Enttäuschte Touristen, aber auch Unterstützung von Einheimischen
Auch Budapest bleibt nicht verschont. Die Stadt, bekannt für ihre spektakulären Panoramen, hat viele Lichter gelöscht, was bei einem Teil der Besucher Unmut hervorrief. "Ich bin sehr enttäuscht, weil ich nur einmal im Leben nach Budapest komme und gestern Abend auf den Hügel gestiegen bin und darauf gewartet habe, dass die Lichter angehen. Aber nichts ist passiert. Ich war so enttäuscht", erklärte Silke Schnaiders, eine Touristin aus Deutschland.
Andererseits stießen die Entscheidungen über Einschränkungen auf Zustimmung der lokalen Bevölkerung. "Das ist eine minimale, minimale Reaktion auf die gesamte Situation. Ich stimme dem vollkommen zu und unterstütze das", sagte Péter Hajmási, ein Einwohner von Budapest. Seine Mitbürgerin Andrea Viktória Orbán stimmte zu und fügte hinzu: "Ich denke, das ist eine sehr gute Sache in der bestehenden Situation. Das ist eine sehr verantwortungsvolle Entscheidung, ein Vorbild."
Kernkraftwerke am Limit wegen heißem Wasser
Die Ursache des Problems liegt in der Unfähigkeit, die Kernreaktoren zu kühlen. In Paks, dem einzigen ungarischen Kernkraftwerk, ist nur ein Reaktor in Betrieb, da der Wasserstand der Donau nicht ausreicht, um alle zu kühlen. Dieses Kraftwerk versorgt normalerweise etwa 40 Prozent des ungarischen Strombedarfs. Eine ähnliche Situation besteht im rumänischen Kernkraftwerk Cernavodă, wo ebenfalls nur ein Reaktor läuft. Die rumänischen Behörden haben drastische Maßnahmen ergriffen, um den Wasserfluss umzuleiten, darunter das Sprengen von Felsen, die aus dem Wasser aufgetaucht sind, und das Versenken beladener Lastkähne, um den Durchfluss zum Kraftwerk zu erhöhen.

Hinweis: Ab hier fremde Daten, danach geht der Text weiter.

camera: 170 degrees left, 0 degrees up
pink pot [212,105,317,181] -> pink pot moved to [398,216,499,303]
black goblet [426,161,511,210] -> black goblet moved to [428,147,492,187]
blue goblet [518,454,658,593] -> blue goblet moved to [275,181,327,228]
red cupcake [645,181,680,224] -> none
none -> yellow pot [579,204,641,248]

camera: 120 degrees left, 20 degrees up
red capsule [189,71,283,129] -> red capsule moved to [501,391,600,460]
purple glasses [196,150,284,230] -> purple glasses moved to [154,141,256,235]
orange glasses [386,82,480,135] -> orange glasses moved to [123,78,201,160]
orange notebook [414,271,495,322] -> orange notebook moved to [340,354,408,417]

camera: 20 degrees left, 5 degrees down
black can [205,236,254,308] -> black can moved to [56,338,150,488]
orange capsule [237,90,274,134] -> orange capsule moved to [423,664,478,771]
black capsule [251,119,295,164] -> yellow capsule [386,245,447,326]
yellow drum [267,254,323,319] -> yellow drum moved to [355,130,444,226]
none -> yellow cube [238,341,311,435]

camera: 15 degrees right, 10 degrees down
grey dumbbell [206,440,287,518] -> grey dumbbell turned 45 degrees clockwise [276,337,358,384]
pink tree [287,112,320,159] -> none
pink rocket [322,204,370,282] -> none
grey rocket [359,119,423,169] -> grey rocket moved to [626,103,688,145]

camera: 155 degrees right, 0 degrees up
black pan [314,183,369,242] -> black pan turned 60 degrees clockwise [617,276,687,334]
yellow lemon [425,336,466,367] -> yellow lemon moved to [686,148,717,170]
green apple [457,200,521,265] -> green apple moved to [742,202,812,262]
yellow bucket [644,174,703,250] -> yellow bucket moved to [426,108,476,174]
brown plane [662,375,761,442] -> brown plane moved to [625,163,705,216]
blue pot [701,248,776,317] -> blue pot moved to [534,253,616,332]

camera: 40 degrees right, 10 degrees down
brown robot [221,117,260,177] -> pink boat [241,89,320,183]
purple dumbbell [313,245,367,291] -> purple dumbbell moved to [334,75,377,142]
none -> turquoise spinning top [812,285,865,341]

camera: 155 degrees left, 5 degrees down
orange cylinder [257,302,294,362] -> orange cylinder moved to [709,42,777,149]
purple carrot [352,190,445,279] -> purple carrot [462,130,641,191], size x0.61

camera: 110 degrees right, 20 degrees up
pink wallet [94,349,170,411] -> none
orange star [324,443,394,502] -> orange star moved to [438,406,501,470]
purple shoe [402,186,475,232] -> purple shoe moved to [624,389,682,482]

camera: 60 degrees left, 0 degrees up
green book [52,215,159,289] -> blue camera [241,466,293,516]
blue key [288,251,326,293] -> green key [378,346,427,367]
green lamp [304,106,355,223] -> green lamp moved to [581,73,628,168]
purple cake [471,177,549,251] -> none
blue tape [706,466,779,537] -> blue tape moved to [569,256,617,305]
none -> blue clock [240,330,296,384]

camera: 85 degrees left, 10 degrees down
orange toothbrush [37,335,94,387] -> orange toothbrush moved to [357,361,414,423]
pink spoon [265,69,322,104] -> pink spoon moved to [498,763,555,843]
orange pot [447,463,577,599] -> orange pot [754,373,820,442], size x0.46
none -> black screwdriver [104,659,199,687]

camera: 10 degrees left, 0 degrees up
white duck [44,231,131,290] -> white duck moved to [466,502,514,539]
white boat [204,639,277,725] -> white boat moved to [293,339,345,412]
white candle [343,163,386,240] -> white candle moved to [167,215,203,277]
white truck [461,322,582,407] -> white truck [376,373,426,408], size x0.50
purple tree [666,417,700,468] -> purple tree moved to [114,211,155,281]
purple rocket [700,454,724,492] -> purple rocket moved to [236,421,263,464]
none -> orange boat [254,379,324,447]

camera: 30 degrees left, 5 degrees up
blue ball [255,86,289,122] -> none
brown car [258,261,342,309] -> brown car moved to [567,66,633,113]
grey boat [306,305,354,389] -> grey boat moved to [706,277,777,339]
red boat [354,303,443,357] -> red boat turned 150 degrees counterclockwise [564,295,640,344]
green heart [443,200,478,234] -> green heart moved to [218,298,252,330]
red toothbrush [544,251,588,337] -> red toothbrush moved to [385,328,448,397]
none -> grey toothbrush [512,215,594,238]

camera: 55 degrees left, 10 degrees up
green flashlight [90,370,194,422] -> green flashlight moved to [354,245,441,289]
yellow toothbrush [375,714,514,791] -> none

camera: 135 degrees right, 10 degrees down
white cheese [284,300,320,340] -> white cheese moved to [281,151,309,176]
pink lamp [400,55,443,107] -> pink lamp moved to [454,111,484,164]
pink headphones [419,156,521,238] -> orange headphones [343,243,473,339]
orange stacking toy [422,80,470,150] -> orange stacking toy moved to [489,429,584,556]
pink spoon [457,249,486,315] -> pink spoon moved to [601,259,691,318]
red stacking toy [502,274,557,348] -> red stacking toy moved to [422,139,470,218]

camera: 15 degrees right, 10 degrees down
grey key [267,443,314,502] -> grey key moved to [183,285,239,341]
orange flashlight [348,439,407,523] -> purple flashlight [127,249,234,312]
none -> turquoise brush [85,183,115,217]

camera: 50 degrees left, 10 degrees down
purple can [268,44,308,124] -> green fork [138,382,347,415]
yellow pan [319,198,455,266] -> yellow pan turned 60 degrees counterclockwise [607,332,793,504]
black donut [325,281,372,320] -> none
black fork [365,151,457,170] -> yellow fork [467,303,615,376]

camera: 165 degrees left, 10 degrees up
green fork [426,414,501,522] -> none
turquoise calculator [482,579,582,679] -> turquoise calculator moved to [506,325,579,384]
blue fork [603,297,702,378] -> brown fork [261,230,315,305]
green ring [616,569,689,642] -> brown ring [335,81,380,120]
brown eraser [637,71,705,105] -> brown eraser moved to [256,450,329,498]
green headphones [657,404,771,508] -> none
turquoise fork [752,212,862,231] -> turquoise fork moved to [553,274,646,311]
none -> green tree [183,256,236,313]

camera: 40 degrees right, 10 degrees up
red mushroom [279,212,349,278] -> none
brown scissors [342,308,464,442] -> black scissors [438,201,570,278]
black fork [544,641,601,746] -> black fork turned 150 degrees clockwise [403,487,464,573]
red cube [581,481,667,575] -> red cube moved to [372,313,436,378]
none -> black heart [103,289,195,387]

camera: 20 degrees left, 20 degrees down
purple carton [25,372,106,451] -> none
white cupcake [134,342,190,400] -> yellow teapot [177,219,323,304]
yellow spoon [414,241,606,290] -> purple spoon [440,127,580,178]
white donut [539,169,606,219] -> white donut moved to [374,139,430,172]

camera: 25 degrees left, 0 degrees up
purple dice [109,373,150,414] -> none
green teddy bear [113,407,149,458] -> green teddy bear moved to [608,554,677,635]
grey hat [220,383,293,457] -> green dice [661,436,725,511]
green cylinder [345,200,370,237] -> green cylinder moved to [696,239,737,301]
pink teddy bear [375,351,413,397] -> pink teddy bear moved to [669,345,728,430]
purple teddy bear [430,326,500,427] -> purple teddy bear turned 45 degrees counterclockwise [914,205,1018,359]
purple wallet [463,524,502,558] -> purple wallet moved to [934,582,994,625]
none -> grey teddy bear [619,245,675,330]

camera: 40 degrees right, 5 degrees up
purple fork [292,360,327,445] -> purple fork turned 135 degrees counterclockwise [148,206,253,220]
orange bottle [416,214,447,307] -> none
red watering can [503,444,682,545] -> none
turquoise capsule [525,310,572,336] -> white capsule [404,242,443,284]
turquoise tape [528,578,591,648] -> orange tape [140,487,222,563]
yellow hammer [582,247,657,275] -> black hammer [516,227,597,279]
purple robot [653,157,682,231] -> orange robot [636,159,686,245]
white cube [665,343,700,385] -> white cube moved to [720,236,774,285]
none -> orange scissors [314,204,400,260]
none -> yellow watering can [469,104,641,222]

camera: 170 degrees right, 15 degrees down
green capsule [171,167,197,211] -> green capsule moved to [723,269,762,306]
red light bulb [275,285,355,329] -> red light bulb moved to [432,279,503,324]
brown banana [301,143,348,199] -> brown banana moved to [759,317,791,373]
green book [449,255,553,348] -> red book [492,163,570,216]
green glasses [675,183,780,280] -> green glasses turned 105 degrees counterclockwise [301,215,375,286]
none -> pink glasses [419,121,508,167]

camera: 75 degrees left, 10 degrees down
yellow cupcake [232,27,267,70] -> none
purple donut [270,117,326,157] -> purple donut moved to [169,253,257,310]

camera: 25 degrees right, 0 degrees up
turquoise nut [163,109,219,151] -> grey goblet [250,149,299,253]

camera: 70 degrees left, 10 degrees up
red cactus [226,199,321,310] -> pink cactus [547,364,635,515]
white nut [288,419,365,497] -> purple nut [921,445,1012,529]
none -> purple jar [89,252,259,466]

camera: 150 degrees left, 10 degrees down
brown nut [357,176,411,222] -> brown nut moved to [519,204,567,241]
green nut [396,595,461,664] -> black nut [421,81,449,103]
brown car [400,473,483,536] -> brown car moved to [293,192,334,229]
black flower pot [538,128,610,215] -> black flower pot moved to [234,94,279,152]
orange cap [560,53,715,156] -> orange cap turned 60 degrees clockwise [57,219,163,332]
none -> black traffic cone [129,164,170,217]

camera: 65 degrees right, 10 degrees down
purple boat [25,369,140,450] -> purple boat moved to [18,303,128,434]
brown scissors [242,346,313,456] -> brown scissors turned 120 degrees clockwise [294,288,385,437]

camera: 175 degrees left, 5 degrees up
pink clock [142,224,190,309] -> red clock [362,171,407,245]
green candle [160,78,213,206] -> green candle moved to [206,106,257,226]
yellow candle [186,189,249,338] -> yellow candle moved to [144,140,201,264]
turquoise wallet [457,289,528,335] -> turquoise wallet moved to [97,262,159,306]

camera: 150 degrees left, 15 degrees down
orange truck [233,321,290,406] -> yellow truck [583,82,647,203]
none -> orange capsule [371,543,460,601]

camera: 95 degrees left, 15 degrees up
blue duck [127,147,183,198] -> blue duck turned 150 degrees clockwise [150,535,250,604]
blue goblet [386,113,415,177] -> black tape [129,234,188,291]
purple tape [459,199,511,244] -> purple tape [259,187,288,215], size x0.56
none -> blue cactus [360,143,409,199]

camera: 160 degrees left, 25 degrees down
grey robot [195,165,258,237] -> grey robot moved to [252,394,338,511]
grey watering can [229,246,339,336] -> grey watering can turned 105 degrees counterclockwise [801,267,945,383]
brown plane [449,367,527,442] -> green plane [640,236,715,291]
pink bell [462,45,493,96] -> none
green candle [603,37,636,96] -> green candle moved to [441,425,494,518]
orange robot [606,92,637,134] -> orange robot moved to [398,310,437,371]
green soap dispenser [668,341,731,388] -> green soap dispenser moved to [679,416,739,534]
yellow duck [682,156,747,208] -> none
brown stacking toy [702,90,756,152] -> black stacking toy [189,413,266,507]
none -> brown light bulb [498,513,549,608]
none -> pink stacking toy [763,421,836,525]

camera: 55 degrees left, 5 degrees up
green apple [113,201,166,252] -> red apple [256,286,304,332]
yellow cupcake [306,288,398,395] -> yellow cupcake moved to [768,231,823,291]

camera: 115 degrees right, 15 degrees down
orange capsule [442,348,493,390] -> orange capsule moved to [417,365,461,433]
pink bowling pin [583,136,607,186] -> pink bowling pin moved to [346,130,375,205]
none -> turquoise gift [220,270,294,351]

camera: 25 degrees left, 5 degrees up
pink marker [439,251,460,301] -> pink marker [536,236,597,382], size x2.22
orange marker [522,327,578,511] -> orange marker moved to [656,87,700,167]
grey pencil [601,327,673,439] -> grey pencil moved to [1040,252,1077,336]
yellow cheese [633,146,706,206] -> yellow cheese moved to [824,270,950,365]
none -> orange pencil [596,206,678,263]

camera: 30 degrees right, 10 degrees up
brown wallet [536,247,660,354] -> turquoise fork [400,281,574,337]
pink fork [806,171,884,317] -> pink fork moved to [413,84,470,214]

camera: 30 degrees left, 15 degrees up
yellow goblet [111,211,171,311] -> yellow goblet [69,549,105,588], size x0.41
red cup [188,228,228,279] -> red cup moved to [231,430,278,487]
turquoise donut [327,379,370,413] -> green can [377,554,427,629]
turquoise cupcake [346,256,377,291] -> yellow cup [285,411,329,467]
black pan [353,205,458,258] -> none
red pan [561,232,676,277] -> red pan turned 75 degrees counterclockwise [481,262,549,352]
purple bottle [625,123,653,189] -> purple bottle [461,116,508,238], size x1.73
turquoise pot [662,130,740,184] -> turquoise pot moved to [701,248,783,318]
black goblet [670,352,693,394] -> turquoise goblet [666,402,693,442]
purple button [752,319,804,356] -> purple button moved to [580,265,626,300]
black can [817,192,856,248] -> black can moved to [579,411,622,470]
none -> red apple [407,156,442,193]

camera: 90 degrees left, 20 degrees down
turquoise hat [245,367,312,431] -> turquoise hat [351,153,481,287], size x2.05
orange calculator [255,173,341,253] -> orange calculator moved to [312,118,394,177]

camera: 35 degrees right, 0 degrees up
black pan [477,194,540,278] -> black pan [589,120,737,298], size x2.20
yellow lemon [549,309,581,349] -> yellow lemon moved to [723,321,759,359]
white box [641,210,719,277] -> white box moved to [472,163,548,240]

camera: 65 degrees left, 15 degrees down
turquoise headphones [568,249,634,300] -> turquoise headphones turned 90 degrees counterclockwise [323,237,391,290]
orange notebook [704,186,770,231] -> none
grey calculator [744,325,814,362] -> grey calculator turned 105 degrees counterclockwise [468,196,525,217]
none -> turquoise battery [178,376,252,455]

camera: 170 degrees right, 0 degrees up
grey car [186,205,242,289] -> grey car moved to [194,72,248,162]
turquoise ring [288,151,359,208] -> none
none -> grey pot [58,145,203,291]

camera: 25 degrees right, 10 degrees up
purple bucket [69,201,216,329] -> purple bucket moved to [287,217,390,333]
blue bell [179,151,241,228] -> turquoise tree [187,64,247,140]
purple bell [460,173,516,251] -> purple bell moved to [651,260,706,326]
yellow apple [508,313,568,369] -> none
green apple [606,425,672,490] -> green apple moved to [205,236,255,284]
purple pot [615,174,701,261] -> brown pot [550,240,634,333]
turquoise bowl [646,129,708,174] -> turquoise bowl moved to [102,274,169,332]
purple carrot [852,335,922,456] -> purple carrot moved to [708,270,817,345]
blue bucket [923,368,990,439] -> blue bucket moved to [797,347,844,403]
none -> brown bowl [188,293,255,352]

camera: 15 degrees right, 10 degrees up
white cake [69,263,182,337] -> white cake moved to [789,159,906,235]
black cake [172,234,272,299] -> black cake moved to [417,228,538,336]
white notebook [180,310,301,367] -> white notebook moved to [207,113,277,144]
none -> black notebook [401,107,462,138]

Jess Ralston, Leiterin für Energie bei der Energy and Climate Intelligence Unit, erklärte das größere Bild für N1 Serbien: "Ein Großteil Europas hat wegen dieser langen Perioden extremer Hitze einen Wasserstand, der weit, weit unter dem erforderlichen Niveau liegt, und das über einen längeren Zeitraum. Das verursacht Kühlprobleme nicht nur für Kernkraftwerke, sondern auch für Gaskraftwerke, weil nicht genug Wasser vorhanden ist, um sie zu kühlen. Und nicht nur, dass nicht genug Wasser da ist, auch die Wassertemperatur ist höher. Das bedeutet, dass sie schwerer zu kühlen sind. Deshalb müssen sie solche extremen Maßnahmen ergreifen."
Auch Slowenien betroffen
Die Krise breitet sich auch über das Donau-Einzugsgebiet hinaus aus. Wegen des niedrigen Wasserstands der Save hat das Kernkraftwerk Krško in Slowenien eine Reduzierung der Stromproduktion um 20 Prozent angekündigt. Dieses Kraftwerk deckt normalerweise fast 60 Prozent des täglichen Stromverbrauchs in Slowenien, was die Ernsthaftigkeit der regionalen Energiebedrohung zusätzlich unterstreicht.